Une mystérieuse augmentation des niveaux de radiation en Europe du Nord a été détectée ce mois-ci par les autorités de plusieurs pays, bien qu’aucune nation ne se soit encore manifestée pour revendiquer l’anomalie.

Des émissions radioactives détectées par plusieurs pays scandinaves

Ce subtil pic de radiations, à des niveaux considérés comme inoffensifs pour l’Homme et l’environnement mais suffisamment importants pour être détectés par les stations de surveillance des radiations, a commencé à faire la une de l’actualité la semaine dernière, les autorités européennes annonçant de nouveaux relevés de particules de radionucléides d’origine humaine dans l’atmosphère. « De très faibles niveaux des substances radioactives césium-134, césium-137, cobalt 60 et ruthénium-103 ont été mesurés », avait notamment annoncé l’Autorité suédoise de radioprotection.

Des observations similaires ont également été faites par les autorités de radioprotection en Norvège et en Finlande.

Plus tard dans la semaine, Lassina Zerbo, le secrétaire exécutif de l’Organisation du traité d’interdiction complète des essais nucléaires, avait tweeté une carte indiquant la région source possible de l’anomalie, dont la majeure partie se trouve en Russie, mais aussi dans certaines parties de la Finlande, de la Suède, du Danemark et de la Norvège.

https://twitter.com/SinaZerbo/status/1276559857731153921
Entre le 22 et le 23 juin 2020, une station suédoise a détecté 3 isotopes (Cs-134, Cs-137 et Ru-103), associés à la fission nucléaire et présentant des niveaux plus élevés que d’habitude (mais sans risque pour la santé humaine). La région source possible dans les 72 heures précédant la détection est indiquée en orange sur la carte.

« Ces isotopes proviennent très probablement d’une source civile », avait ajouté Zerbo, suggérant une source liée à la production d’énergie nucléaire, et non aux armes nucléaires. « Nous sommes en mesure d’indiquer la région probable de la source, mais il n’est pas du ressort de l’OTICE [Organisation du traité d’interdiction complète des essais nucléaires] d’en identifier l’origine exacte. »

Pas de pays d’origine clairement identifié à l’heure actuelle

Vendredi, l’Institut national néerlandais pour la santé publique et l’environnement (RIVM) a annoncé que, sur la base d’une analyse des données disponibles, la « combinaison de radionucléides pouvait s’expliquer par une anomalie dans les éléments combustibles d’une centrale nucléaire ». Selon l’organisation, les particules radioactives provenaient de la direction de la Russie occidentale, précisant toutefois que cela ne signifiait pas pour autant qu’elles étaient liées aux centrales nucléaires du pays.

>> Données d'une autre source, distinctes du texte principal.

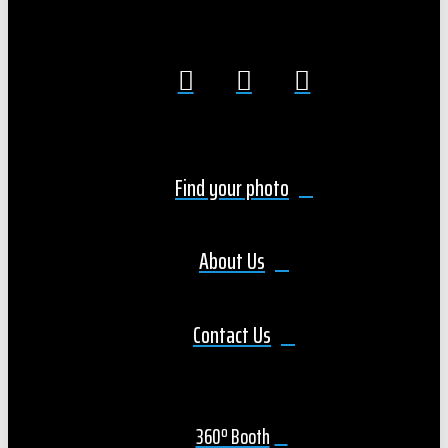
Find your photo
About Us
Contact Us
360º Booth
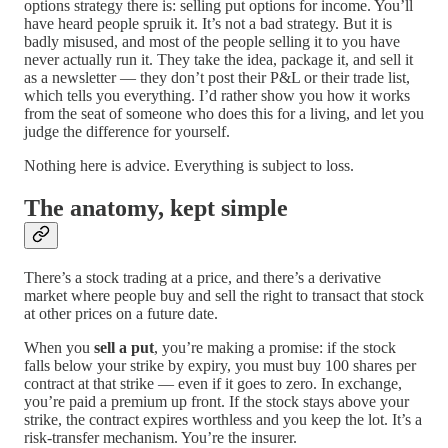
options strategy there is: selling put options for income. You’ll
have heard people spruik it. It’s not a bad strategy. But it is
badly misused, and most of the people selling it to you have
never actually run it. They take the idea, package it, and sell it
as a newsletter — they don’t post their P&L or their trade list,
which tells you everything. I’d rather show you how it works
from the seat of someone who does this for a living, and let you
judge the difference for yourself.
Nothing here is advice. Everything is subject to loss.
The anatomy, kept simple
There’s a stock trading at a price, and there’s a derivative
market where people buy and sell the right to transact that stock
at other prices on a future date.
When you
sell a put
, you’re making a promise: if the stock
falls below your strike by expiry, you must buy 100 shares per
contract at that strike — even if it goes to zero. In exchange,
you’re paid a premium up front. If the stock stays above your
strike, the contract expires worthless and you keep the lot. It’s a
risk-transfer mechanism. You’re the insurer.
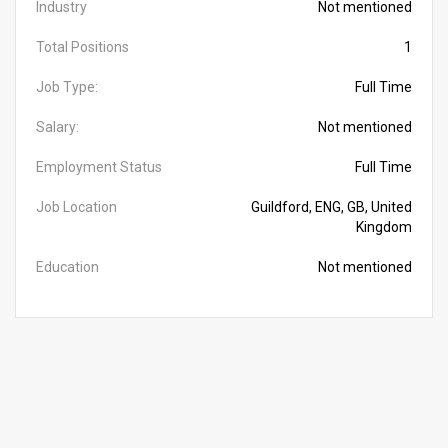
Industry
Not mentioned
Total Positions
1
Job Type:
Full Time
Salary:
Not mentioned
Employment Status
Full Time
Job Location
Guildford, ENG, GB, United
Kingdom
Education
Not mentioned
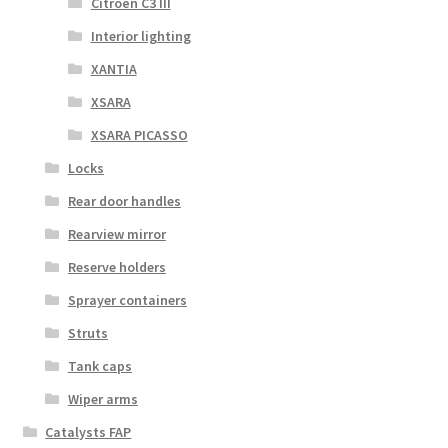
Citroën C3 III
Interior lighting
XANTIA
XSARA
XSARA PICASSO
Locks
Rear door handles
Rearview mirror
Reserve holders
Sprayer containers
Struts
Tank caps
Wiper arms
Catalysts FAP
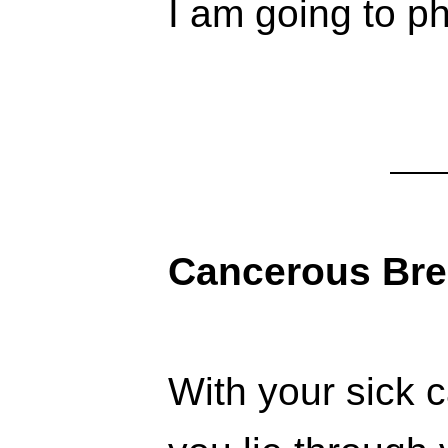
I am going to ph
Cancerous Bre
With your sick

« Certains rapports récents ont affirmé, peut-être sur la base d’une mauvaise traduction de notre rapport original (en néerlandais), que les radionucléides provenaient de l’ouest de la Russie », a déclaré le RIVM dans un communiqué. « Notre constat est que les radionucléides ont voyagé depuis la direction de la Russie occidentale vers la Scandinavie, mais qu’aucun pays d’origine spécifique ne peut être indiqué pour le moment. »

En réponse aux spéculations en ligne selon lesquelles la Russie serait à l’origine du pic de radiations, un porte-parole de Rosenergoatom, qui fait partie de la corporation nationale de l’énergie nucléaire, a déclaré que les deux centrales nucléaires de la région présentaient des niveaux de radiation normaux.

— zlikovec / Shutterstock.com

« Les deux centrales fonctionnent normalement »

« Les deux centrales fonctionnent normalement. Il n’y a eu aucune plainte concernant le fonctionnement des équipements », a déclaré Rosenergoatom à l’agence de presse russe TASS. « Les émissions cumulées de tous les isotopes spécifiés au cours de la période susmentionnée n’ont pas dépassé les valeurs de référence. Aucun incident lié au rejet de radionucléides à l’extérieur des structures de confinement n’a été signalé. »

Dans l’état actuel des choses, il est difficile de dire si des preuves supplémentaires pourront confirmer l’origine de cette légère poussée de radiations, mais l’incident rappelle une situation similaire s’étant produite en 2017, où un autre nuage radioactif a été détecté au-dessus de l’Europe.

Au cours de cet épisode, où des niveaux inoffensifs pour l’Homme avaient également été détectés, beaucoup avaient suggéré que les centrales électriques russes étaient responsables – une hypothèse qui avait été plus tard soutenue par des découvertes scientifiques, bien que contestée par Rosatom.